WORK TASK:
Everything in the records must be reproduced exactly, except for the pictures.

****

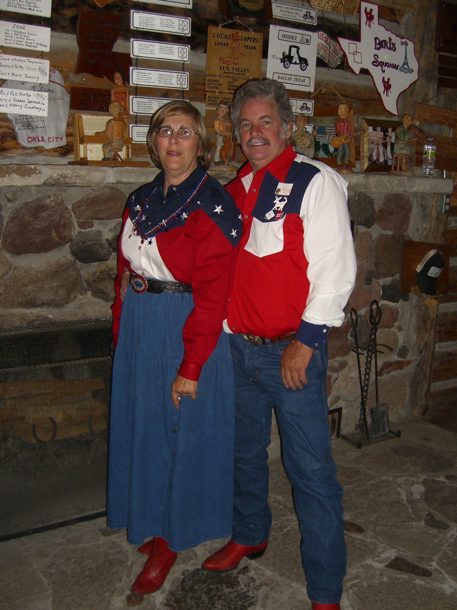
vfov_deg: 49.0
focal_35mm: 38
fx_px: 669
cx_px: 228
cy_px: 305
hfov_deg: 37.7
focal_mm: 7.9
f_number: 2.8
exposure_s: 1/60
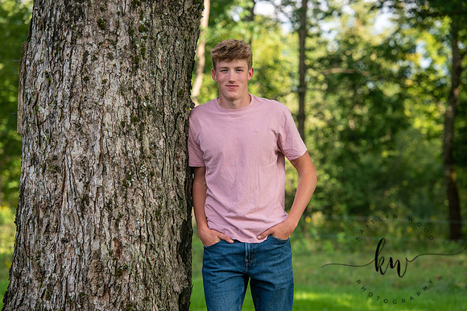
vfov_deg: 9.1
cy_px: 156
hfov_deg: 13.7
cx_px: 234
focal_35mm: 150
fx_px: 1945
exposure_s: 1/250
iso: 400
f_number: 5.6
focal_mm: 150
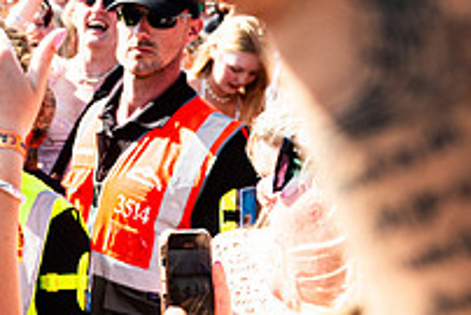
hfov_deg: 21.0
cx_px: -117
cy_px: 197
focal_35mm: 89
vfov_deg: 15.4
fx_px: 1165
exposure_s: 1/5000
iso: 400
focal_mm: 31
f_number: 4
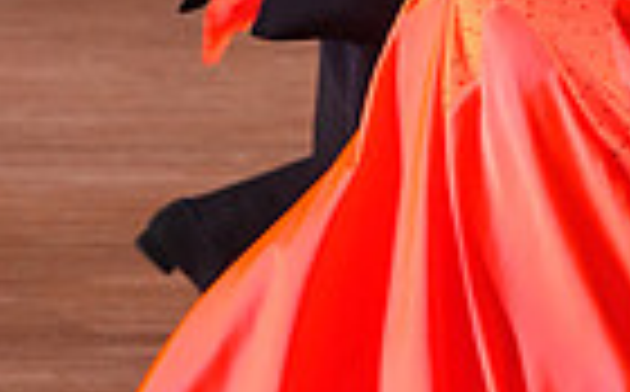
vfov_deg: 2.6
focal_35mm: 495
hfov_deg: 4.2
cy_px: -198
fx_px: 8485
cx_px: 569
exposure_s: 1/200
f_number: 5
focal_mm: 117
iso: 4000
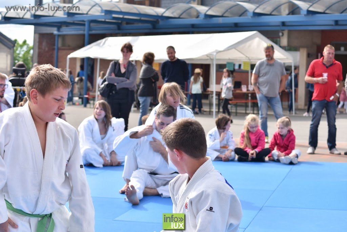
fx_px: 723
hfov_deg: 27.0
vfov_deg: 18.2
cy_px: 116
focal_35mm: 75
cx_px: 174
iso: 100
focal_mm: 50
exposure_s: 1/500
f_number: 5
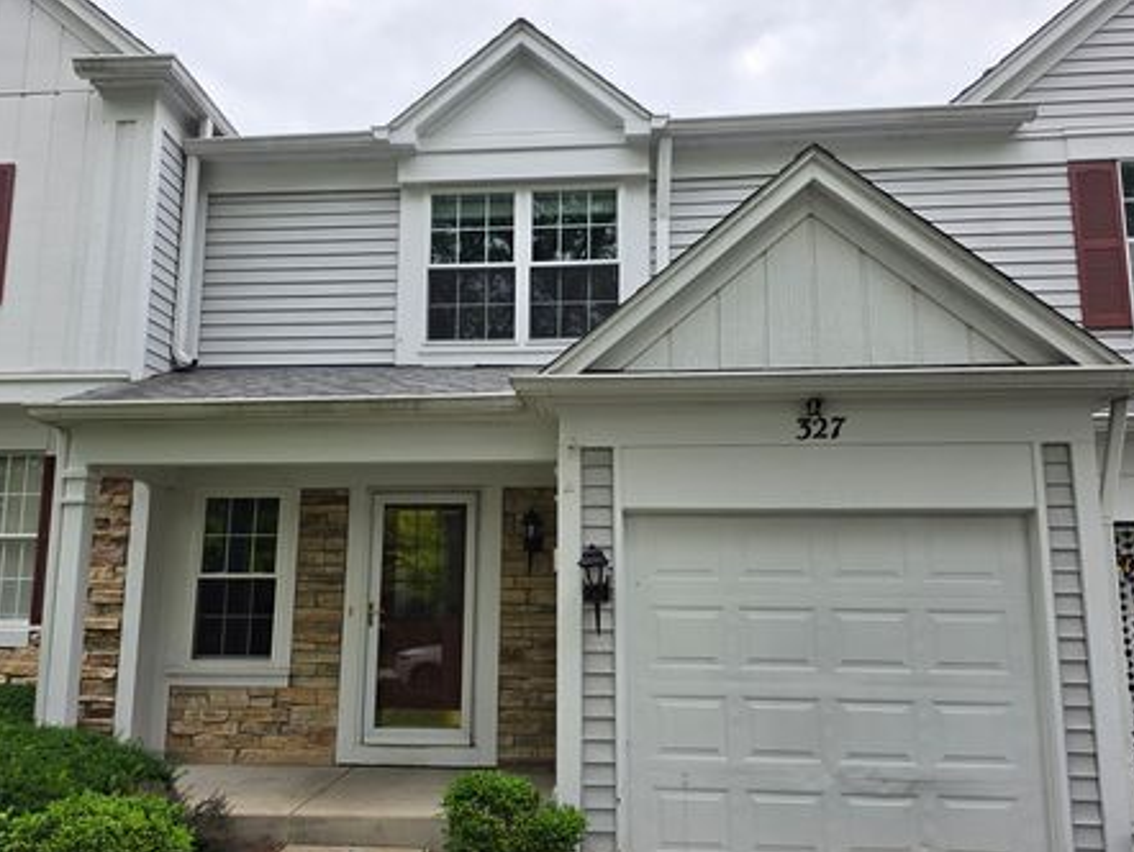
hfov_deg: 67.2
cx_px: 539
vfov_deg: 53.0
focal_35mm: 26
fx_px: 852
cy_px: 479
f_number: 1.4
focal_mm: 6.5
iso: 64
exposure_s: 1/2470
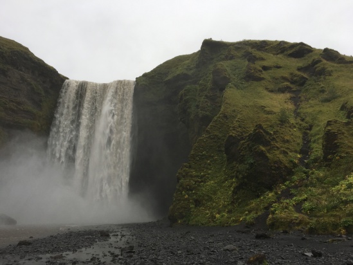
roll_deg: -0.2
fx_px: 296
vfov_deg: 48.2
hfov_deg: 61.6
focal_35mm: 29
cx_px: 176
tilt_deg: +15.7
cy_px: 132
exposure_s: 1/413
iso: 25
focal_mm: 4.15
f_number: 2.2
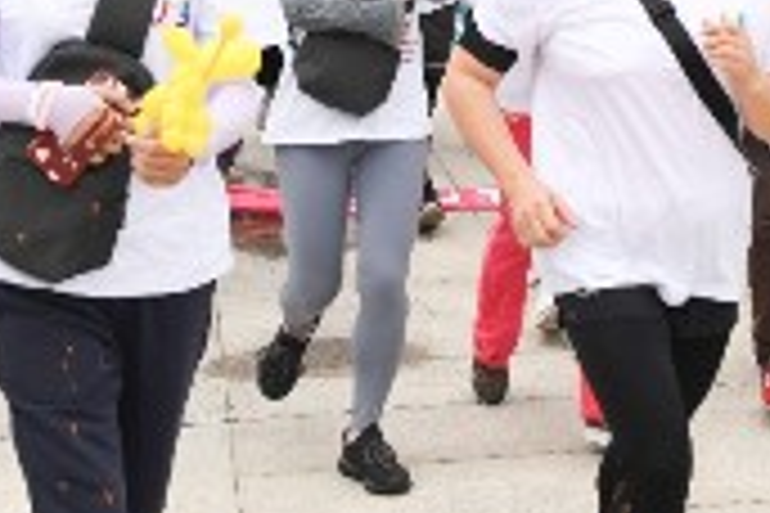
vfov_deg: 11.5
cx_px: 576
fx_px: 2438
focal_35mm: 114
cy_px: -266
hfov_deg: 17.8
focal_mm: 36
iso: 500
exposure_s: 1/500
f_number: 5.6
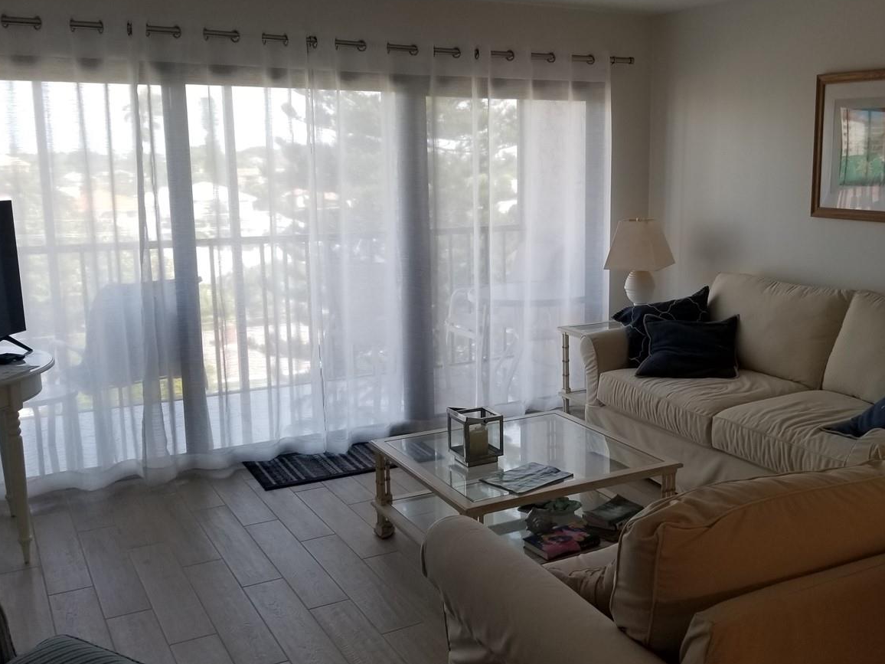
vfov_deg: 39.7
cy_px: 339
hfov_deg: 50.8
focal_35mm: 36
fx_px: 920
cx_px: 556
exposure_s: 1/60
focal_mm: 4.3
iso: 64
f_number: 1.7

****

RESPONSE TO THIS TASK:
vfov_deg: 49.0
focal_35mm: 38
fx_px: 669
cx_px: 228
cy_px: 305
hfov_deg: 37.7
focal_mm: 7.9
f_number: 2.8
exposure_s: 1/60
vfov_deg: 9.1
cy_px: 156
hfov_deg: 13.7
cx_px: 234
focal_35mm: 150
fx_px: 1945
exposure_s: 1/250
iso: 400
f_number: 5.6
focal_mm: 150
hfov_deg: 21.0
cx_px: -117
cy_px: 197
focal_35mm: 89
vfov_deg: 15.4
fx_px: 1165
exposure_s: 1/5000
iso: 400
focal_mm: 31
f_number: 4
vfov_deg: 2.6
focal_35mm: 495
hfov_deg: 4.2
cy_px: -198
fx_px: 8485
cx_px: 569
exposure_s: 1/200
f_number: 5
focal_mm: 117
iso: 4000
fx_px: 723
hfov_deg: 27.0
vfov_deg: 18.2
cy_px: 116
focal_35mm: 75
cx_px: 174
iso: 100
focal_mm: 50
exposure_s: 1/500
f_number: 5
hfov_deg: 67.2
cx_px: 539
vfov_deg: 53.0
focal_35mm: 26
fx_px: 852
cy_px: 479
f_number: 1.4
focal_mm: 6.5
iso: 64
exposure_s: 1/2470
roll_deg: -0.2
fx_px: 296
vfov_deg: 48.2
hfov_deg: 61.6
focal_35mm: 29
cx_px: 176
tilt_deg: +15.7
cy_px: 132
exposure_s: 1/413
iso: 25
focal_mm: 4.15
f_number: 2.2
vfov_deg: 11.5
cx_px: 576
fx_px: 2438
focal_35mm: 114
cy_px: -266
hfov_deg: 17.8
focal_mm: 36
iso: 500
exposure_s: 1/500
f_number: 5.6
vfov_deg: 39.7
cy_px: 339
hfov_deg: 50.8
focal_35mm: 36
fx_px: 920
cx_px: 556
exposure_s: 1/60
focal_mm: 4.3
iso: 64
f_number: 1.7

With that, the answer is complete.